Selon le procureur Sardar Muzaffar Abbas, le tribunal a également ordonné la saisie des appartements en question par le gouvernement fédéral.
L’affaire avait initialement été déclenchée par la publication des Panama Papers, des documents émanant d’un cabinet d’avocats panaméen et révélant les montages financiers de ses clients, dont la famille Sharif.
Trois des quatre enfants de M. Sharif étaient également mis en cause, dont sa fille et présumée héritière politique Maryam Sharif. Cette dernière, qui se trouve avec son père à Londres, a été condamnée vendredi à 7 ans de prison.
Conspiration
La sentence porte un coup sérieux au parti PML-N, fondé en 1993 par Nawaz Sharif, et qui est l’une des principales formations en lice aux élections législatives prévues le 25 juillet dans le pays.
Il est actuellement dirigé par le frère de Nawaz, Shahbaz Sharif, considéré comme plus brillant mais moins charismatique que son aîné, à la suite d’une série de décisions judiciaires à l’encontre de Nawaz Sharif.
En juillet 2017, la Cour suprême pakistanaise avait mis fin prématurément à son troisième mandat à la tête du gouvernement après des révélations sur de luxueux biens immobiliers détenus par sa famille via des holdings off-shore.
La justice pakistanaise lui a ensuite interdit de diriger son parti, puis de participer à tout scrutin, à vie. Son clan nie toute malversation et laisse entendre que Nawaz Sharif est victime d’une conspiration ourdie par la puissante armée pakistanaise.
Shahbaz Sharif a immédiatement fait savoir vendredi qu’il “rejetait” le verdict, depuis son fief de Lahore lors d’un point presse retransmis à la télévision.
“Je vais descendre dans les rues et parler aux gens de cette décision injuste et nous défendrons notre cause devant le tribunal du peuple le 25 juillet”, a-t-il poursuivi.
“Nous allons mener notre campagne électorale et protester de manière pacifique contre cette décision”, a-t-il ajouté.
De petits groupes de partisans des Sharif se sont réunis à Islamabad et dans d’autres villes du Pakistan pour protester, brûlant des pneus et criant des slogans, a constaté l’AFP.
“C’était une affaire politique et ça aurait dû être décidé politiquement. Mais il a été décidé de régler judiciairement une affaire politique”, a affirmé Bilal Butt, président du PML-N dans la ville de Multan (centre).

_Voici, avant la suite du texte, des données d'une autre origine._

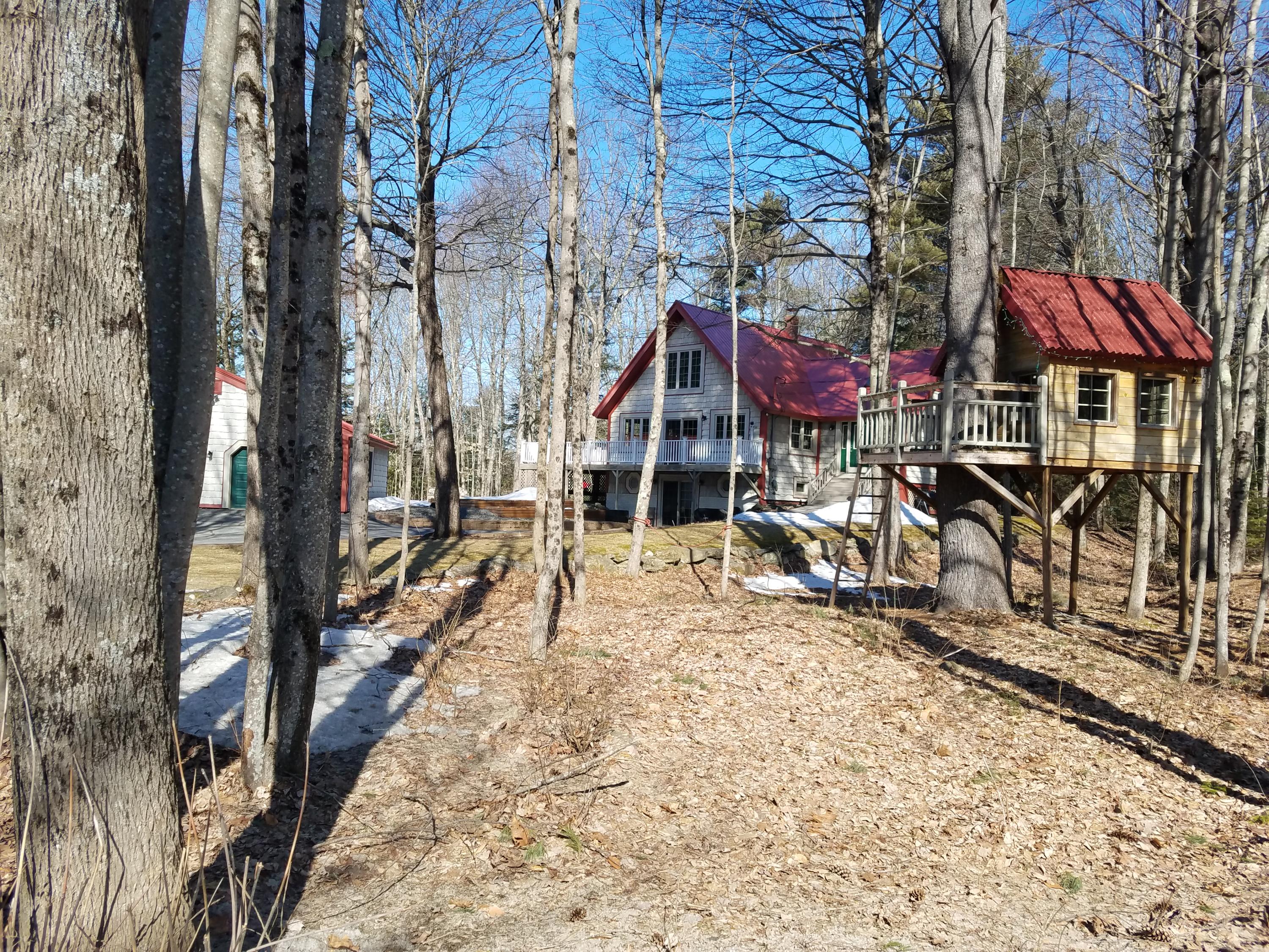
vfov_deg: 53.1
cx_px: 634
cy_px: 476
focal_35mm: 26
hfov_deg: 67.3
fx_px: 953
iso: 40
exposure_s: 1/1084
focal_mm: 4.2
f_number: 1.7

Le principal rival du PML-N au prochain scrutin est le PTI, dirigé par l’ancien champion de cricket Imran Khan.
Ce dernier, qui a fait de la lutte contre la corruption l’un de ses chevaux de bataille, s’est félicité de la sentence. “Aujourd’hui sonne l’aube d’un nouveau Pakistan: à présent, les voleurs n’iront plus dans les assemblées, mais en prison”.
Sauver son parti
On ignorait dans l’immédiat si Nawaz Sharif entendait revenir au Pakistan après le verdict, qui selon l’analyste politique Rasool Bukhsh Rais le place dans une “position difficile”.

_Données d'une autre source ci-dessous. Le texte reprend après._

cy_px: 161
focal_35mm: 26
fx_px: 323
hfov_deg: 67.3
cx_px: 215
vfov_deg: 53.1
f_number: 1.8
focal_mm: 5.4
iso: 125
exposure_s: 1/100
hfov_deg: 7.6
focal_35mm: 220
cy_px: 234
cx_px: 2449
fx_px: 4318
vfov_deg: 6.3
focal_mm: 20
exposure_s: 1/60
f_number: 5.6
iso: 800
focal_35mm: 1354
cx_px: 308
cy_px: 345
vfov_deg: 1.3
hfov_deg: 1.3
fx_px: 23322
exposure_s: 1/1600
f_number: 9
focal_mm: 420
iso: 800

“Si Sharif ne revient pas, son parti est fini”, estime-t-il. “S’il revient, il faudra qu’il se batte devant les tribunaux et il va beaucoup souffrir. Mais au moins il sauvera son parti”, juge-t-il.
“Cette décision va faire du tort au PML-N”, estime également l’analyste pakistanais Rifaat Hussain, qui juge peu probable que le père et la fille reviennent au Pakistan.
“Nawaz et Maryam vont rester à Londres étant donné qu’ils ont déjà l’excuse de l’état de santé de (leur épouse et mère) Kulsoom, et ils lanceront leur rhétorique depuis là-bas”, juge-t-il.
Dès avant cette décision, de nombreux observateurs s’inquiétaient du tour pris depuis plusieurs mois par la campagne électorale au Pakistan.
Nombre de militants et reporters se sont récemment dit victimes d’une campagne visant à infléchir leur couverture avant le scrutin. Ces pressions ont été assimilées par certains à un “putsch silencieux”. L’armée dément toute implication.